The U.S. Justice Department ordered federal prosecutors to drop corruption charges against New York City Mayor Eric Adams on Monday, according to the Associated Press.
In a two-page memo, acting Deputy Attorney General Emil Bove told New York prosecutors that the order was not based on the strength of evidence in the case, but rather because it had been brought too close to Adams reelection campaign and was distracting from the mayor’s efforts to assist in the Trump administration’s law-and-order priorities, the news agency reported.
“The pending prosecution has unduly restricted Mayor Adams’ ability to devote full attention and resources to the illegal immigration and violent crime,” Bove wrote, according to the report.
Although the prosecutors were instructed not to pursue further investigation against the mayor until after the November election, it remains unclear if the charges will be refiled after November.
Adams' attorney Alex Spiro said the move vindicated the mayor, who has long denied guilt.
“Now, thankfully, the mayor and New York can put this unfortunate and misguided prosecution behind them,” said Spiro, who has previously represented Trump's close ally, Elon Musk.
Adams faces five counts of corruption, including bribery, fraud and soliciting illegal foreign campaign contributions after an investigation that began in 2021. The mayor, who was indicted in September, has maintained innocence to all the charges.
The 57-page indictment brought against the mayor in September, details that Adams allegedly accepted illegal gifts worth over $100,000 from Turkish citizens and at least one government official.
Last month, CBS reported that Adams met the president in Florida before his inauguration.
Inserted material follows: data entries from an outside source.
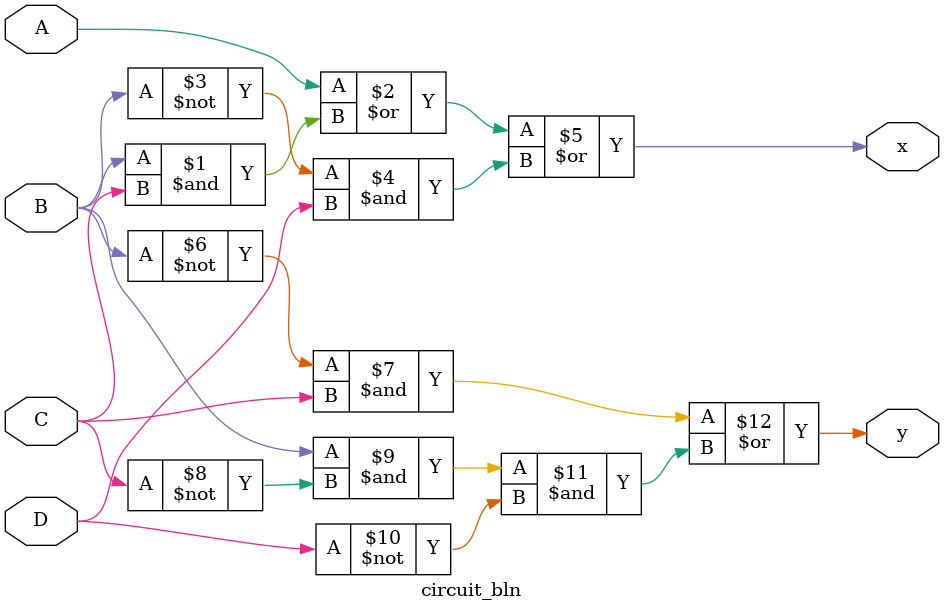
<source format=v>


//Procedural which is used for circuits with storage, or as a convenient way to write conditional logic.
//Procedural code is written like c code and assumes every assignment is stored in memory until over written.
//people prefer procedural code because it is usually much easier to write,
// for example, if and case statements are only allowed in procedural code.

//always @(posedge clk) // Execute the next statement on every rising clock edge.
// count <= count+1; 

module half_adder1(x, y, sum, carry);

	input x;
	input y;
	output sum;
	output carry;

	assign sum = x ^ y;
	assign carry = x & y;

endmodule

module half_adder2(A, B, Sum, C_out);

	input A;
	input B;
	output Sum;
	output C_out;
	
	//Basic Logic gates in Verilog:
	//and, or, not, but, xor, nand, nor, xnor
	
	xor(Sum, A, B);
	and(C_out, A, B);

endmodule


module smpl_circuit (A,B,C,x,y);

		input A,B,C;
		output x,y;
		wire e;
		
		and g1(e,A,B);
		not g2(y,C);
		or g3(x,e,y);
		
endmodule

module circuit_bln (x, y, A, B, C, D);

	input A,B,C,D;
	output x,y;
	
	assign x = A | (B & C) | (~B & D);
	assign y = (~B & C) | (B & ~C & ~D);
	
endmodule



</source>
And in January, the mayor skipped planned appearances at two city Martin Luther King Day events to attend Trump's inauguration.
Public Advocate Jumaane Williams said the mayor indicated that he wanted his day in court, but instead sidestepped that system using the privilege and power that so few people have access to. "This is obscene," Williams said in a statement.
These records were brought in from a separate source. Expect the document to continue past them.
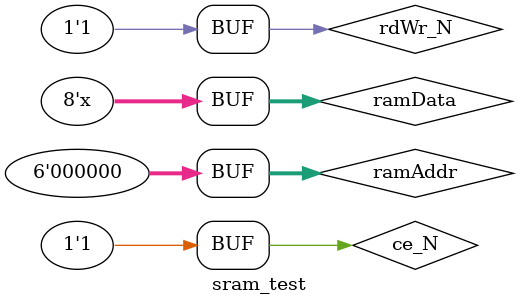
<source format=v>
/*********************************************************************
 * SYNOPSYS CONFIDENTIAL                                             *
 *                                                                   *
 * This is an unpublished, proprietary work of Synopsys, Inc., and   *
 * is fully protected under copyright and trade secret laws. You may *
 * not view, use, disclose, copy, or distribute this file or any     *
 * information contained herein except pursuant to a valid written   *
 * license from Synopsys.                                            *
 *********************************************************************/

module sram_test;
 reg ce_N, rdWr_N;
 reg [5:0] ramAddr;
 wire [7:0] ramData;

 sram sram1(.ce_N(ce_N), .rdWr_N(rdWr_N), .ramAddr(ramAddr), .ramData(ramData));

 initial begin
    ce_N = 1;
    rdWr_N = 1;
    ramAddr = 0;
    
    #10;
    ce_N = 0;
    rdWr_N = 0;
    ramAddr = 5;

    #10;
    ce_N = 1;
    rdWr_N = 1;
    ramAddr = 0;

    #10;
    ce_N = 0;
    rdWr_N = 1;
    ramAddr = 5;
    
    #10
    ce_N = 1;
    rdWr_N = 1;
    ramAddr = 0;
    
    #25;
    ce_N = 1;
    rdWr_N = 1;
    ramAddr = 0;
    
   end 

   assign ramData = (~ce_N & ~rdWr_N) ?  10 : 8'bzzzzzzzz;
 endmodule


</source>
"It seems clear that the person we’ve had in City Hall the last several months is the real Eric Adams, and New Yorkers shouldn’t forget that," Williams said. "He owes New Yorkers what he has refused to demonstrate to date: honesty, transparency, humility, and some assurance that he can make up for his many bad decisions that got us here. But he knows what we all know – the person he really owes, a fealty that should anger and worry us all, is Donald Trump, and the worst of his policies."
State Senator Zellnor Myrie, who is running for mayor, said "today's news makes it clear that justice is dead in America."
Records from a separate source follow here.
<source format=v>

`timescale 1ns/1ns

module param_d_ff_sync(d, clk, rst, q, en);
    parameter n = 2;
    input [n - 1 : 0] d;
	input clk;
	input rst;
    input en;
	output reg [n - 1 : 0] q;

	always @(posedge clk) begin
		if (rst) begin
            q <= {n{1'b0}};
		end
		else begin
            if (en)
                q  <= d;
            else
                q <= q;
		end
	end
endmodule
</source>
"The decision by Trump’s Department of Justice to drop charges against Eric Adams should outrage every single New Yorker," Myrie said in a statment. "We already know that Eric Adams has sacrificed the safety and sanctity of our schools and public hospitals to curry favor with this fascist Administration. How many more of our rights and freedoms did the Mayor give up to save his own skin?"
Politico New York reported that it was Republican billionaire John Catsimatidis who broke the news to Adams on Monday night.
Catsimatidis said he was with the mayor at a party at Gallaghers Steakhouse for Archbishop Sviatoslav Shevchuk, head of the Ukrainian Greek Catholic Church.
“We went off to the corner to have a Diet Coke and talk a little. And I get the breaking news on my phone and I turned the phone and I showed it to him,” Catsimatidis said, “and you could see in his face, he had an ‘oh, crap’ moment.”
Catsimatidis is friendly with both Adams and Trump, the news agency said. Adams has said he’ll run for reelection as a Democrat, but Catsimatidis isn’t so sure, the report said. “I think he is looking for support for the Republican Party. And he may call my daughter,” he said, referring to Manhattan GOP Chair Andrea Catsimatidis.
The mayor is scheduled to make a live address at 12:00pm on Tuesday.